Exercise material below:
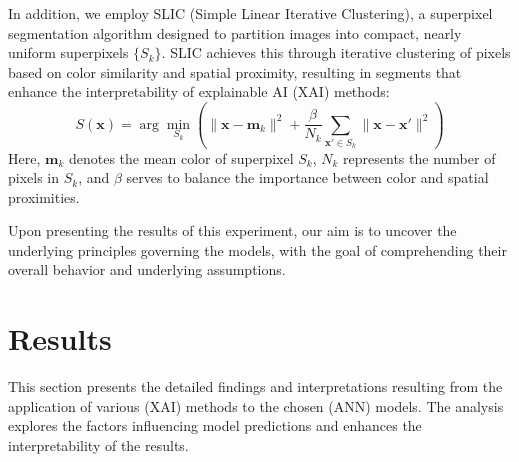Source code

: \documentclass[journal, a4paper]{IEEEtran}
\begin{document}
In addition, we employ SLIC (Simple Linear Iterative Clustering), a superpixel segmentation algorithm designed to partition images into compact, nearly uniform superpixels \( \{ S_k \} \).
SLIC achieves this through iterative clustering of pixels based on color similarity and spatial proximity, resulting in segments that enhance the interpretability of explainable AI (XAI) methods:
\[
    S(\mathbf{x}) = \arg \min_{S_k} \left( \|\mathbf{x} - \mathbf{m}_k\|^2 + \frac{\beta}{N_k} \sum_{\mathbf{x}' \in S_k} \|\mathbf{x} - \mathbf{x}'\|^2 \right)
\]
Here, \( \mathbf{m}_k \) denotes the mean color of superpixel \( S_k \), \( N_k \) represents the number of pixels in \( S_k \), and \( \beta \) serves to balance the importance between color and spatial proximities.

Upon presenting the results of this experiment, our aim is to uncover the underlying principles governing the models, with the goal of comprehending their overall behavior and underlying assumptions.

\section{Results}\label{sec:results}
This section presents the detailed findings and interpretations resulting from the application of various (XAI) methods to the chosen (ANN) models.
The analysis explores the factors influencing model predictions and enhances the interpretability of the results.
\end{document}
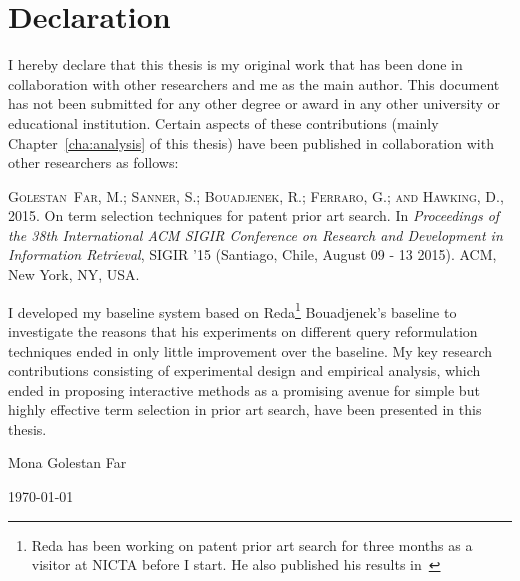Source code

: \chapter*{Declaration}
\vspace{-1em}
I hereby declare that this thesis is my original work that has been done in 
collaboration with other researchers and me as the main author. This document has
not been submitted for any other degree or award in any other university or educational 
institution. 
Certain aspects of these contributions (mainly Chapter~\ref{cha:analysis} of this thesis) have been published in 
collaboration with other researchers as follows:
\begin{itemize}
\textsc{Golestan~Far, M.; Sanner, S.; Bouadjenek, R.; Ferraro, G.; and Hawking,
  D.}, 2015.
\newblock On term selection techniques for patent prior art search.
\newblock In \emph{Proceedings of the 38th International ACM SIGIR Conference
  on Research and Development in Information Retrieval}, SIGIR '15 (Santiago,
  Chile, August 09 - 13 2015). ACM, New York, NY, USA.
  
\end{itemize}
I developed my baseline system based on Reda\footnote{Reda has been working on patent prior art search for three months as a visitor at NICTA before I start. He also published his results in~\citep{Bouadjenek:2015:SQR:2746090.2746092}} Bouadjenek's baseline 
to investigate the reasons that his experiments on different query reformulation 
techniques ended in only little improvement over the baseline. My key research contributions consisting of experimental design and empirical analysis, which ended in proposing interactive methods as a promising avenue for simple but highly effective term selection in prior art search, have been presented in this thesis.  

\vspace*{4cm}

\hspace{8cm}Mona Golestan Far\par
\hspace{8cm}\today
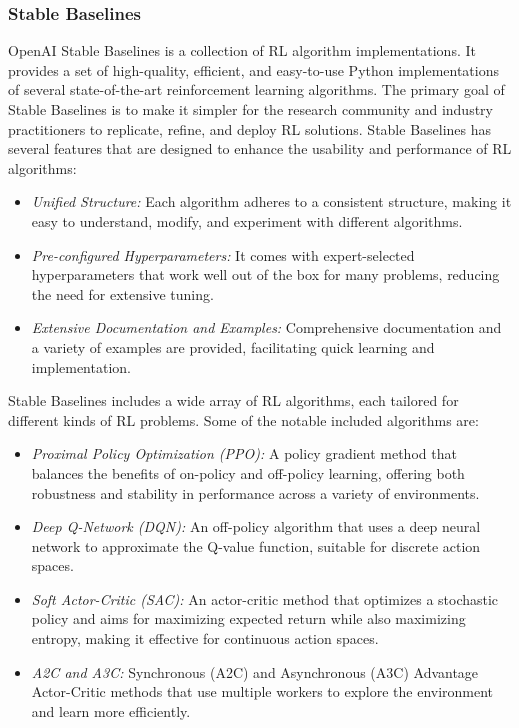\subsubsection*{Stable Baselines}

OpenAI Stable Baselines is a collection of RL algorithm implementations. It provides a set of high-quality, efficient, and easy-to-use Python implementations of several state-of-the-art reinforcement learning algorithms. The primary goal of Stable Baselines is to make it simpler for the research community and industry practitioners to replicate, refine, and deploy RL solutions. Stable Baselines has several features that are designed to enhance the usability and performance of RL algorithms:

\begin{itemize}
    \item \emph{Unified Structure:} Each algorithm adheres to a consistent structure, making it easy to understand, modify, and experiment with different algorithms.
    \item \emph{Pre-configured Hyperparameters:} It comes with expert-selected hyperparameters that work well out of the box for many problems, reducing the need for extensive tuning.
    \item \emph{Extensive Documentation and Examples:} Comprehensive documentation and a variety of examples are provided, facilitating quick learning and implementation.
\end{itemize}

Stable Baselines includes a wide array of RL algorithms, each tailored for different kinds of RL problems. Some of the notable included algorithms are:

\begin{itemize}
    \item \emph{Proximal Policy Optimization (PPO):} A policy gradient method that balances the benefits of on-policy and off-policy learning, offering both robustness and stability in performance across a variety of environments.
    \item \emph{Deep Q-Network (DQN):} An off-policy algorithm that uses a deep neural network to approximate the Q-value function, suitable for discrete action spaces.
    \item \emph{Soft Actor-Critic (SAC):} An actor-critic method that optimizes a stochastic policy and aims for maximizing expected return while also maximizing entropy, making it effective for continuous action spaces.
    \item \emph{A2C and A3C:} Synchronous (A2C) and Asynchronous (A3C) Advantage Actor-Critic methods that use multiple workers to explore the environment and learn more efficiently.
\end{itemize}

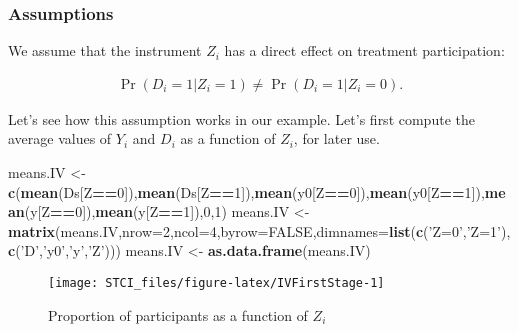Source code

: \documentclass[]{book}
\newenvironment{Shaded}{\begin{snugshade}}{\end{snugshade}}
\newcommand{\DataTypeTok}[1]{\textcolor[rgb]{0.13,0.29,0.53}{#1}}
\newcommand{\DecValTok}[1]{\textcolor[rgb]{0.00,0.00,0.81}{#1}}
\newcommand{\KeywordTok}[1]{\textcolor[rgb]{0.13,0.29,0.53}{\textbf{#1}}}
\newcommand{\NormalTok}[1]{#1}
\newcommand{\OperatorTok}[1]{\textcolor[rgb]{0.81,0.36,0.00}{\textbf{#1}}}
\newcommand{\OtherTok}[1]{\textcolor[rgb]{0.56,0.35,0.01}{#1}}
\newcommand{\StringTok}[1]{\textcolor[rgb]{0.31,0.60,0.02}{#1}}
\theoremstyle{definition}
\theoremstyle{definition}
\theoremstyle{definition}
\theoremstyle{remark}
\let\BeginKnitrBlock\begin \let\EndKnitrBlock\end
\begin{document}
\hypertarget{assumptions}{%
\subsubsection{Assumptions}\label{assumptions}}

\BeginKnitrBlock{definition}[First Stage Full Rank]
\protect\hypertarget{def:FirstStage}{}{\label{def:FirstStage} \iffalse (First Stage Full Rank) \fi{} }We assume that the instrument \(Z_i\) has a direct effect on treatment participation:

\begin{align*}
\Pr(D_i=1|Z_i=1)\neq\Pr(D_i=1|Z_i=0).
\end{align*}
\EndKnitrBlock{definition}

\BeginKnitrBlock{example}
\protect\hypertarget{exm:unnamed-chunk-140}{}{\label{exm:unnamed-chunk-140} }Let's see how this assumption works in our example.
Let's first compute the average values of \(Y_i\) and \(D_i\) as a function of \(Z_i\), for later use.
\EndKnitrBlock{example}

\begin{Shaded}
\begin{Highlighting}[]
\NormalTok{means.IV <-}\StringTok{ }\KeywordTok{c}\NormalTok{(}\KeywordTok{mean}\NormalTok{(Ds[Z}\OperatorTok{==}\DecValTok{0}\NormalTok{]),}\KeywordTok{mean}\NormalTok{(Ds[Z}\OperatorTok{==}\DecValTok{1}\NormalTok{]),}\KeywordTok{mean}\NormalTok{(y0[Z}\OperatorTok{==}\DecValTok{0}\NormalTok{]),}\KeywordTok{mean}\NormalTok{(y0[Z}\OperatorTok{==}\DecValTok{1}\NormalTok{]),}\KeywordTok{mean}\NormalTok{(y[Z}\OperatorTok{==}\DecValTok{0}\NormalTok{]),}\KeywordTok{mean}\NormalTok{(y[Z}\OperatorTok{==}\DecValTok{1}\NormalTok{]),}\DecValTok{0}\NormalTok{,}\DecValTok{1}\NormalTok{)}
\NormalTok{means.IV <-}\StringTok{ }\KeywordTok{matrix}\NormalTok{(means.IV,}\DataTypeTok{nrow=}\DecValTok{2}\NormalTok{,}\DataTypeTok{ncol=}\DecValTok{4}\NormalTok{,}\DataTypeTok{byrow=}\OtherTok{FALSE}\NormalTok{,}\DataTypeTok{dimnames=}\KeywordTok{list}\NormalTok{(}\KeywordTok{c}\NormalTok{(}\StringTok{'Z=0'}\NormalTok{,}\StringTok{'Z=1'}\NormalTok{),}\KeywordTok{c}\NormalTok{(}\StringTok{'D'}\NormalTok{,}\StringTok{'y0'}\NormalTok{,}\StringTok{'y'}\NormalTok{,}\StringTok{'Z'}\NormalTok{)))}
\NormalTok{means.IV <-}\StringTok{ }\KeywordTok{as.data.frame}\NormalTok{(means.IV)}
\end{Highlighting}
\end{Shaded}

\begin{figure}[htbp]

{\centering \texttt{[image: STCI\_files/figure-latex/IVFirstStage-1]} 

}

\caption{Proportion of participants as a function of $Z_i$}\label{fig:IVFirstStage}
\end{figure}
\end{document}
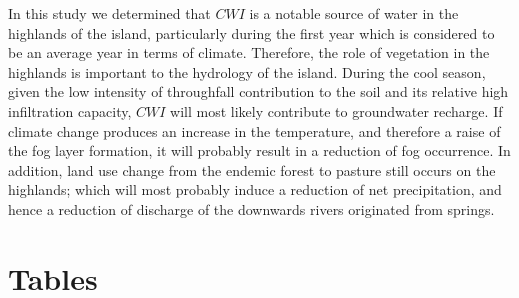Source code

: \documentclass[a4paper,12pt]{article}
\begin{document}
\begin{linenumbers}
In this study we determined that $CWI$ is a notable source of water in the highlands of the island, particularly during the first year which is considered to be an average year in terms of climate. Therefore, the role of vegetation in the highlands is important to the hydrology of the island. During the cool season, given the low intensity of throughfall contribution to the soil and its relative high infiltration capacity, $CWI$ will most likely contribute to groundwater recharge. If climate change produces an increase in the temperature, and therefore a raise of the fog layer formation, it will probably result in a reduction of fog occurrence. In addition, land use change from the endemic forest to pasture still occurs on the highlands; which will most probably induce a reduction of net precipitation, and hence a reduction of discharge of the downwards rivers originated from springs.

\end{linenumbers}
\newpage





\newpage
\section{Tables}
\end{document}
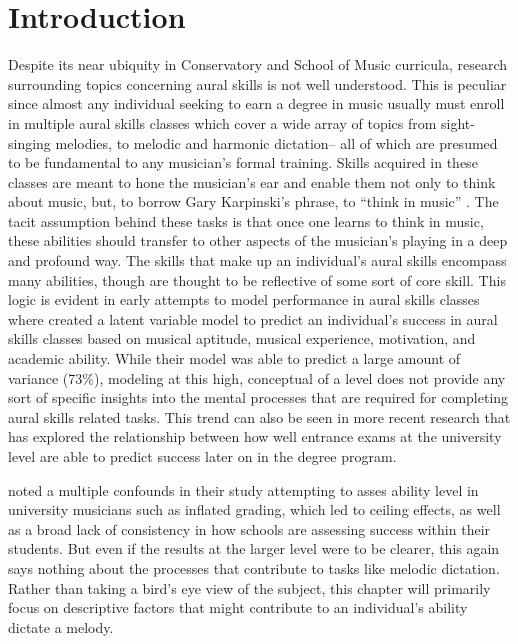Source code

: \documentclass[]{book}
\begin{document}
\hypertarget{introduction}{%
\section{Introduction}\label{introduction}}

Despite its near ubiquity in Conservatory and School of Music curricula, research surrounding topics concerning aural skills is not well understood.
This is peculiar since almost any individual seeking to earn a degree in music usually must enroll in multiple aural skills classes which cover a wide array of topics from sight-singing melodies, to melodic and harmonic dictation-- all of which are presumed to be fundamental to any musician's formal training.
Skills acquired in these classes are meant to hone the musician's ear and enable them not only to think about music, but, to borrow Gary Karpinski's phrase, to ``think in music'' \citep[p.4]{karpinskiAuralSkillsAcquisition2000}.
The tacit assumption behind these tasks is that once one learns to think in music, these abilities should transfer to other aspects of the musician's playing in a deep and profound way.
The skills that make up an individual's aural skills encompass many abilities, though are thought to be reflective of some sort of core skill.
This logic is evident in early attempts to model performance in aural skills classes where \citet{harrisonEffectsMusicalAptitude1994} created a latent variable model to predict an individual's success in aural skills classes based on musical aptitude, musical experience, motivation, and academic ability.
While their model was able to predict a large amount of variance (73\%), modeling at this high, conceptual of a level does not provide any sort of specific insights into the mental processes that are required for completing aural skills related tasks.
This trend can also be seen in more recent research that has explored the relationship between how well entrance exams at the university level are able to predict success later on in the degree program.

\citet{wolfGradesReflectDevelopment2014} noted a multiple confounds in their study attempting to asses ability level in university musicians such as inflated grading, which led to ceiling effects, as well as a broad lack of consistency in how schools are assessing success within their students.
But even if the results at the larger level were to be clearer, this again says nothing about the processes that contribute to tasks like melodic dictation.
Rather than taking a bird's eye view of the subject, this chapter will primarily focus on descriptive factors that might contribute to an individual's ability dictate a melody.
\end{document}
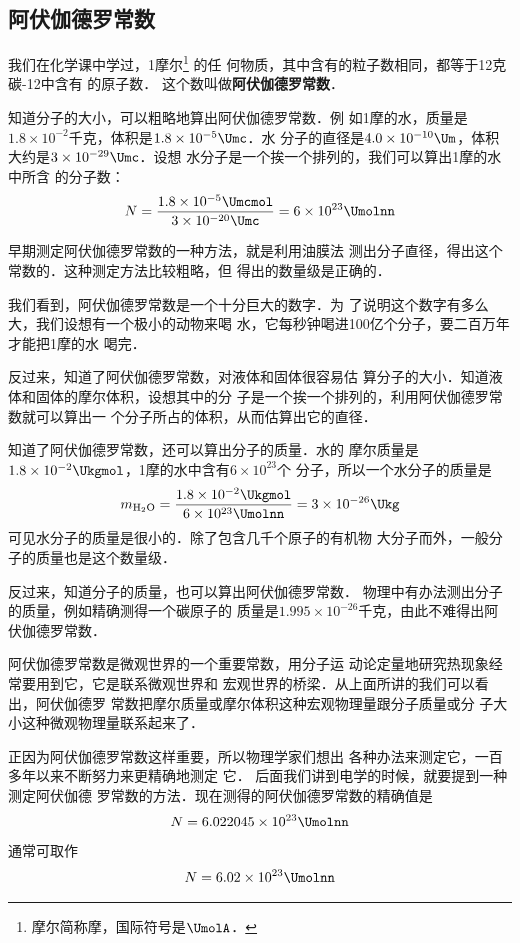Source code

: \subsection{阿伏伽德罗常数}

我们在化学课中学过，1摩尔\footnote{摩尔简称摩，国际符号是$\UmolA$．}
的任
何物质，其中含有的粒子数相同，都等于12克碳-12中含有
的原子数．
这个数叫做\textbf{阿伏伽德罗常数}．

    知道分子的大小，可以粗略地算出阿伏伽德罗常数．例
如1摩的水，质量是$1.8\times 10^{-2}$千克，体积是$1.8\times 10^{-5} \Umc $．水
分子的直径是$4.0\times 10^{-10} \Um $，体积大约是$3\times 10^{-29} \Umc $．设想
水分子是一个挨一个排列的，我们可以算出1摩的水中所含
的分子数：
\[N=\frac{1.8\times 10^{-5} \Umcmol }{3\times 10^{-20} \Umc }=6\times 10^{23} \Umolnn \]

    早期测定阿伏伽德罗常数的一种方法，就是利用油膜法
测出分子直径，得出这个常数的．这种测定方法比较粗略，但
得出的数量级是正确的．

    我们看到，阿伏伽德罗常数是一个十分巨大的数字．为
了说明这个数字有多么大，我们设想有一个极小的动物来喝
水，它每秒钟喝进100亿个分子，要二百万年才能把1摩的水
喝完．

    反过来，知道了阿伏伽德罗常数，对液体和固体很容易估
算分子的大小．知道液体和固体的摩尔体积，设想其中的分
子是一个挨一个排列的，利用阿伏伽德罗常数就可以算出一
个分子所占的体积，从而估算出它的直径．

    知道了阿伏伽德罗常数，还可以算出分子的质量．水的
摩尔质量是$1.8\times 10^{-2} \Ukgmol $，1摩的水中含有$6\times 10^{23}$个
分子，所以一个水分子的质量是
\[m_{\rm H_2 O}=\frac{1.8\times 10^{-2}  \Ukgmol }{6\times 10^{23} \Umolnn }=3\times 10^{-26} \Ukg \]
可见水分子的质量是很小的．除了包含几千个原子的有机物
大分子而外，一般分子的质量也是这个数量级．

    反过来，知道分子的质量，也可以算出阿伏伽德罗常数．
物理中有办法测出分子的质量，例如精确测得一个碳原子的
质量是$1.995\times 10^{-26}$千克，由此不难得出阿伏伽德罗常数．

    阿伏伽德罗常数是微观世界的一个重要常数，用分子运
动论定量地研究热现象经常要用到它，它是联系微观世界和
宏观世界的桥梁．从上面所讲的我们可以看出，阿伏伽德罗
常数把摩尔质量或摩尔体积这种宏观物理量跟分子质量或分
子大小这种微观物理量联系起来了．

    正因为阿伏伽德罗常数这样重要，所以物理学家们想出
各种办法来测定它，一百多年以来不断努力来更精确地测定
它．
后面我们讲到电学的时候，就要提到一种测定阿伏伽德
罗常数的方法．现在测得的阿伏伽德罗常数的精确值是
\[N=6.022045\times 10^{23} \Umolnn \]
通常可取作
\[N=6.02\times 10^{23} \Umolnn \]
End of Exercise material.
Instructions to follow ->
The only thing to give is how many lines of the listing include the word "level".

Written reply ->
4